(Data entries)
[Start of Attachment]
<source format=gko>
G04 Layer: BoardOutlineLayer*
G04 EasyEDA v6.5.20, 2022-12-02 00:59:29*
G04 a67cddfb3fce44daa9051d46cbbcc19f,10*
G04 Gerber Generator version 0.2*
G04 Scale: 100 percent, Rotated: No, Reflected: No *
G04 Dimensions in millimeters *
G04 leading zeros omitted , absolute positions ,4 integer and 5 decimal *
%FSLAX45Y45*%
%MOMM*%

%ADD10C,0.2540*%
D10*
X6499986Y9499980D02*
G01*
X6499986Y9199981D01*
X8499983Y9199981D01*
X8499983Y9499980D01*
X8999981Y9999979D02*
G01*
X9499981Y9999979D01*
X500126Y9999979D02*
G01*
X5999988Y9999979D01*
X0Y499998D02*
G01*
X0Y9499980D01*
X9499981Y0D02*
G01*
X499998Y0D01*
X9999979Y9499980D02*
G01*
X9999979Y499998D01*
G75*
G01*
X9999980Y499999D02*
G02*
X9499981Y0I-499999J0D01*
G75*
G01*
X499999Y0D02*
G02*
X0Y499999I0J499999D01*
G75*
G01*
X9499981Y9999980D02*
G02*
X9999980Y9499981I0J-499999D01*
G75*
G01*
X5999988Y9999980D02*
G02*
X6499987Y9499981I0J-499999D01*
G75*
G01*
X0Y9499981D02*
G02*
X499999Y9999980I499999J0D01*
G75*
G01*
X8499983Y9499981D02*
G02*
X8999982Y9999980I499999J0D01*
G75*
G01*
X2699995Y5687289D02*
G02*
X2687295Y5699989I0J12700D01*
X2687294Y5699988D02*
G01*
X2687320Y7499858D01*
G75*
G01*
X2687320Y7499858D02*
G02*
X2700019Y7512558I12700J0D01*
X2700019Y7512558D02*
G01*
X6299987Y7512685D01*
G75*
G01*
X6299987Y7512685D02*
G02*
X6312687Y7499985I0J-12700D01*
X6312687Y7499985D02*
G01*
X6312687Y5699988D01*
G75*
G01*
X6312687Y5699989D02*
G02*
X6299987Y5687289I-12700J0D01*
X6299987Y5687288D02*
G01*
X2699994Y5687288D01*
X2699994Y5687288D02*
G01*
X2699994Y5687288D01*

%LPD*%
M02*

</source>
[End of Attachment]
[Start of Attachment]
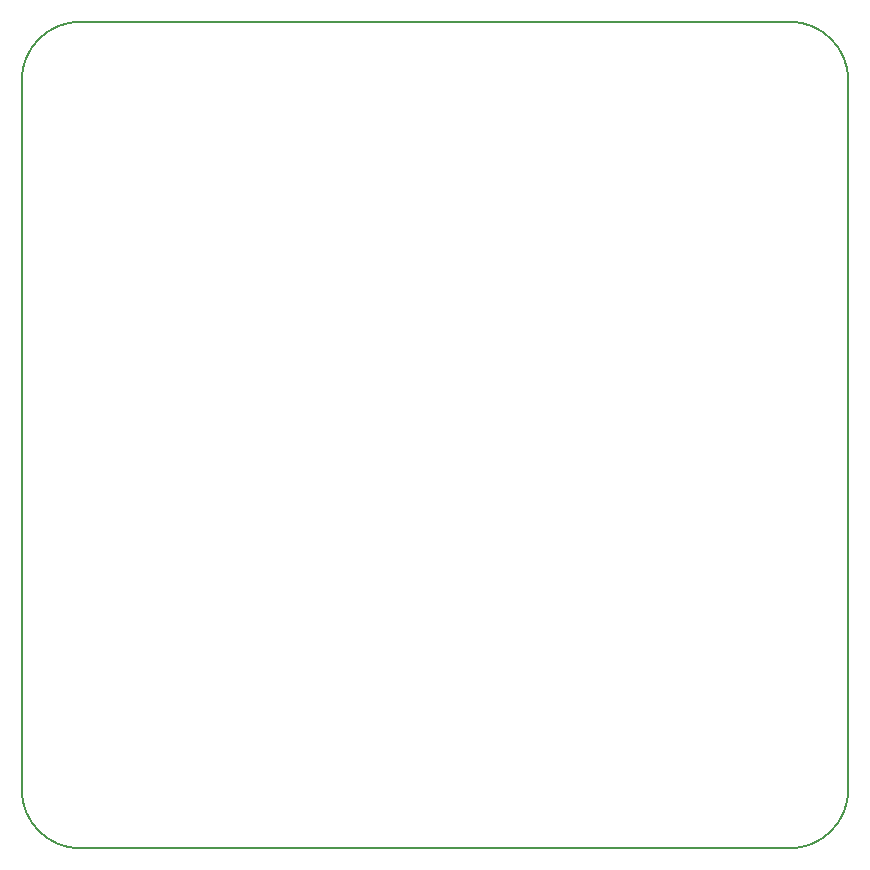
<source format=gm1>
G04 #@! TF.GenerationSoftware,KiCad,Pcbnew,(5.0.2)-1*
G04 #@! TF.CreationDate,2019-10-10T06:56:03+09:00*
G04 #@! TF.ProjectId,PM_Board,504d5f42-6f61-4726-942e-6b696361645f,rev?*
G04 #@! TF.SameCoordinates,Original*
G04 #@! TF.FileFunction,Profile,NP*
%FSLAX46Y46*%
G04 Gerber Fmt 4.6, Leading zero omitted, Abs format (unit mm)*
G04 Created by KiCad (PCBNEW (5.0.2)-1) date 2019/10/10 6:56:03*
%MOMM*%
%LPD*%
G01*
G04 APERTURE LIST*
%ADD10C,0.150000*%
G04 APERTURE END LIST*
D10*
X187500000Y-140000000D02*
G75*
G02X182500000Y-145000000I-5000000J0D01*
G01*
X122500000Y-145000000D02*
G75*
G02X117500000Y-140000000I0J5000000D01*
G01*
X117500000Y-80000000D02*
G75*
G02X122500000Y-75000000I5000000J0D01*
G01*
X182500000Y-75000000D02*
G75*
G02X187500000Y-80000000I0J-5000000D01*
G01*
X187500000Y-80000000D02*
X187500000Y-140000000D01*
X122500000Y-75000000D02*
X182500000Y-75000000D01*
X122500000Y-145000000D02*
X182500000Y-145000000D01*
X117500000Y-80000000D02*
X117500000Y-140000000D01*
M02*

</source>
[End of Attachment]
# Task goal
What lines in the entries above hold "source"? Copy every one.

# Result for this task
<source format=gko>
</source>
<source format=gm1>
</source>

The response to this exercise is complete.